A large portion of the investments are going to private businesses in the form of “Economic Development” funding to “attract new manufacturers and industries to Michigan helping to diversify our economy and compete nationally for high-paying jobs.”
Under the heading, “Making it in Michigan,” the budget calls for $500 million in “continued investment in the Strategic Outreach Attraction Reserve fund” and $100 million “for a research and development tax credit to spur innovation while lowering costs for business.”
Governor Whitmer’s funding proposals for expanded free pre-K and community college education, which have been emphasized in the corporate media coverage, amount to window dressing since Republican opposition will likely block passage in the state House, which is deadlocked at 54-54 with no tie breaker.
Even so, the proposed increase in funding for education is 2.5 percent, whereas Governor Whitmer’s budget recommends a “5 percent ongoing statutory revenue sharing increase for local units of governments, as well as a 2 percent one-time allocation specifically designed to support public safety.”
While the Democrats and some media outlets have emphasized the governor’s claims of “easing pocketbook issues” for the state’s population, the reality is that the spending plan is measly and a drop-in-the-bucket for working class and poor families in Michigan.
Unemployment in Michigan stood at 3.7 percent as of December 2023. One-third of Michigan counties have unemployment above 5 percent and Cheboygan County and Mackinac County have rates of 10.8 and 15.5 percent respectively.
According to data released by the US Census Bureau in December, the poverty rate in Michigan stands at 13 percent, meaning approximately 1.3 million people living in poverty in a state of 10 million people. Meanwhile, 18 percent of people younger than 18 years old are living in poverty, with 27 percent of African American youth in poverty. A family of three is considered to be in poverty in Michigan when they are living on just $25,000 or less per year.
In Wayne County, where Detroit is located, 21.2 percent of the population is in poverty while the number in Detroit is 33.8 percent or more than one in three residents. These numbers are all greater than they were before the pandemic.
The number of people in Michigan who are homeless was measured at 32,000 in 2022, which was an increase of 8 percent over the previous year. For young people ages 18 to 24, homelessness grew by 16 percent in 2022.

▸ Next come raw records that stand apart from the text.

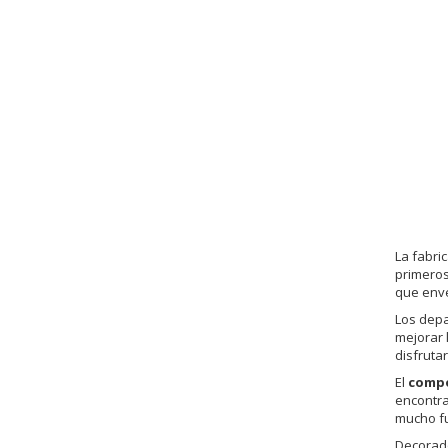
La fabri
primeros
que enve
Los depa
mejorar 
disfruta
El
compo
encontra
mucho fu
Decorado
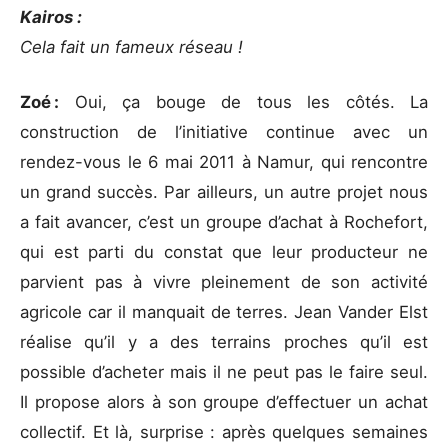
Kairos :
Cela fait un fameux réseau !
Zoé :
Oui, ça bouge de tous les côtés. La
construction de l’initiative continue avec un
rendez-vous le 6 mai 2011 à Namur, qui rencontre
un grand succès. Par ailleurs, un autre projet nous
a fait avancer, c’est un groupe d’achat à Rochefort,
qui est parti du constat que leur producteur ne
parvient pas à vivre pleinement de son activité
agricole car il manquait de terres. Jean Vander Elst
réalise qu’il y a des terrains proches qu’il est
possible d’acheter mais il ne peut pas le faire seul.
Il propose alors à son groupe d’effectuer un achat
collectif. Et là, surprise : après quelques semaines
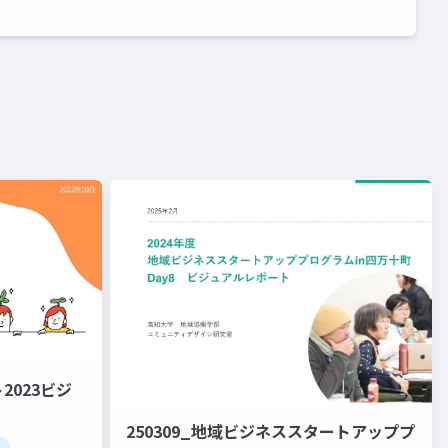
023ビジ
250309_地域ビジネススタートアッププ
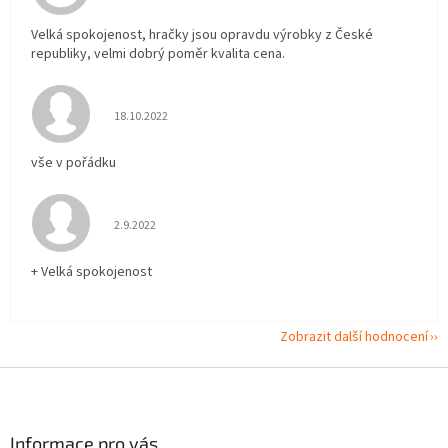
Velká spokojenost, hračky jsou opravdu výrobky z České
republiky, velmi dobrý poměr kvalita cena.
Hodnocení obchodu je 5 z 5 hvězdiček.
18.10.2022
vše v pořádku
Hodnocení obchodu je 5 z 5 hvězdiček.
2.9.2022
+ Velká spokojenost
Zobrazit další hodnocení
Z
á
p
a
Informace pro vás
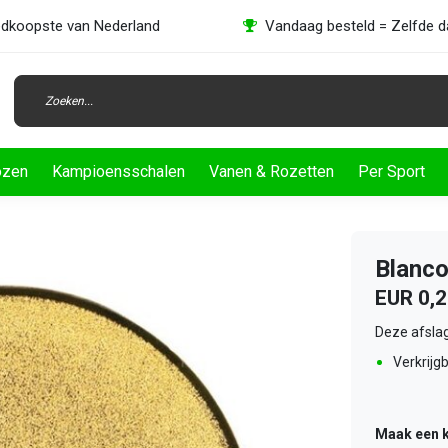
dkoopste van Nederland
Vandaag besteld = Zelfde 
ozen
Kampioensschalen
Vanen & Rozetten
Per Sport
Blanco
EUR 0,
Deze afslag
Verkrijgb
Maak een 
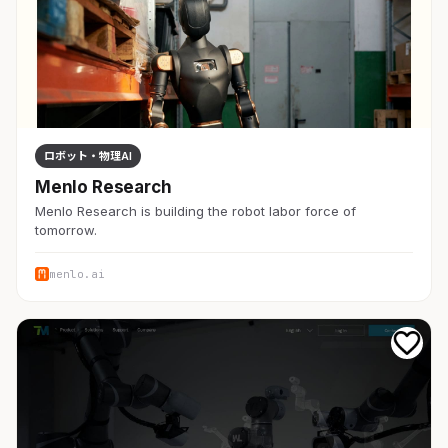
ロボット・物理AI
Menlo Research
Menlo Research is building the robot labor force of
tomorrow.
menlo.ai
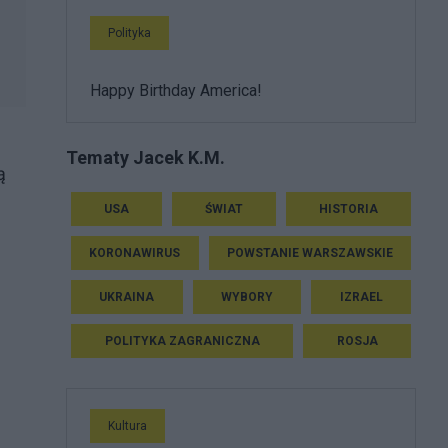
Polityka
Happy Birthday America!
Tematy Jacek K.M.
ą
USA
ŚWIAT
HISTORIA
KORONAWIRUS
POWSTANIE WARSZAWSKIE
i
UKRAINA
WYBORY
IZRAEL
POLITYKA ZAGRANICZNA
ROSJA
Kultura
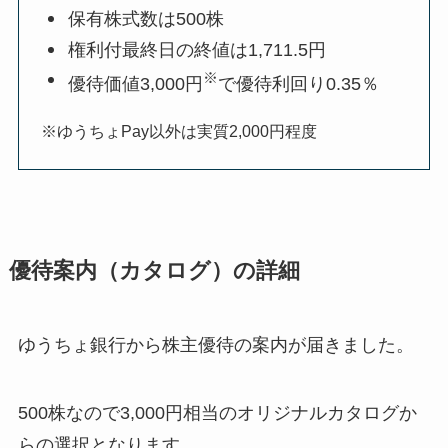
保有株式数は500株
権利付最終日の終値は1,711.5円
※
優待価値3,000円
で優待利回り0.35％
※ゆうちょPay以外は実質2,000円程度
優待案内（カタログ）の詳細
ゆうちょ銀行から株主優待の案内が届きました。
500株なので3,000円相当のオリジナルカタログか
らの選択となります。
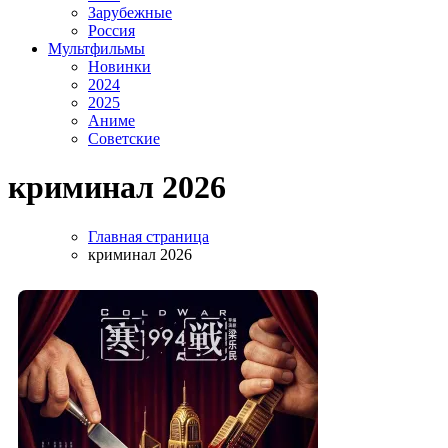
Зарубежные
Россия
Мультфильмы
Новинки
2024
2025
Аниме
Советские
криминал 2026
Главная страница
криминал 2026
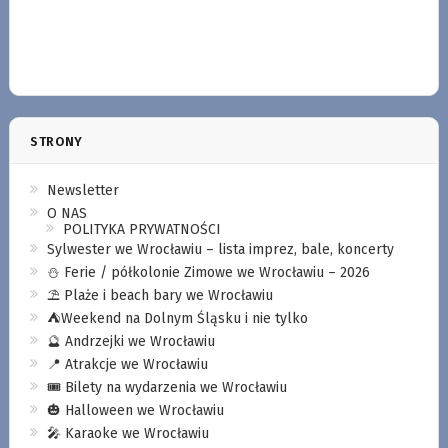
STRONY
Newsletter
O NAS
POLITYKA PRYWATNOŚCI
Sylwester we Wrocławiu – lista imprez, bale, koncerty
⛄️ Ferie / półkolonie Zimowe we Wrocławiu – 2026
⛱️ Plaże i beach bary we Wrocławiu
⛺️Weekend na Dolnym Śląsku i nie tylko
🔮 Andrzejki we Wrocławiu
📍 Atrakcje we Wrocławiu
🎟️ Bilety na wydarzenia we Wrocławiu
🎃 Halloween we Wrocławiu
🎤 Karaoke we Wrocławiu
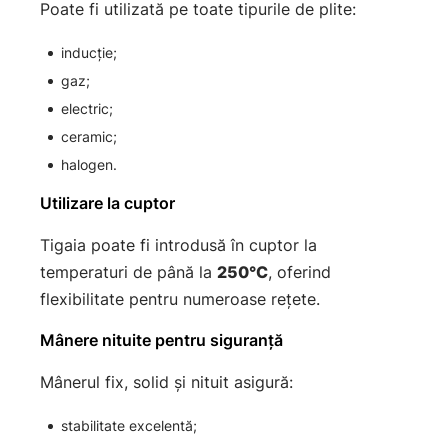
Poate fi utilizată pe toate tipurile de plite:
inducție;
gaz;
electric;
ceramic;
halogen.
Utilizare la cuptor
Tigaia poate fi introdusă în cuptor la
temperaturi de până la
250°C
, oferind
flexibilitate pentru numeroase rețete.
Mânere nituite pentru siguranță
Mânerul fix, solid și nituit asigură:
stabilitate excelentă;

At the same time, there are eight Michigan residents who made the Forbes list of America’s richest people including Dan Gilbert of Rocket Mortgage ($21.3 billion), Mat Ishbia of United Wholesale Mortgage ($6.7 billion), Marian Ilitch of Little Caesars Pizza ($4 billion) and Roger Penske of Team Penske ($4 billion).
The governor’s budget recommendation refers casually to indicators of the crisis facing the working class in Michigan while the overall decline in social conditions is not acknowledged. The role of the state government in systematically attacking social programs and public education for decades in the state is completely covered up.
Instead, the reality facing millions of people is glossed over with phrases such as “building a brighter future for anyone who wants to call Michigan home.”
The Socialist Equality Party is organizing the working class in the fight for socialism: the reorganization of all of economic life to serve social needs, not private profit.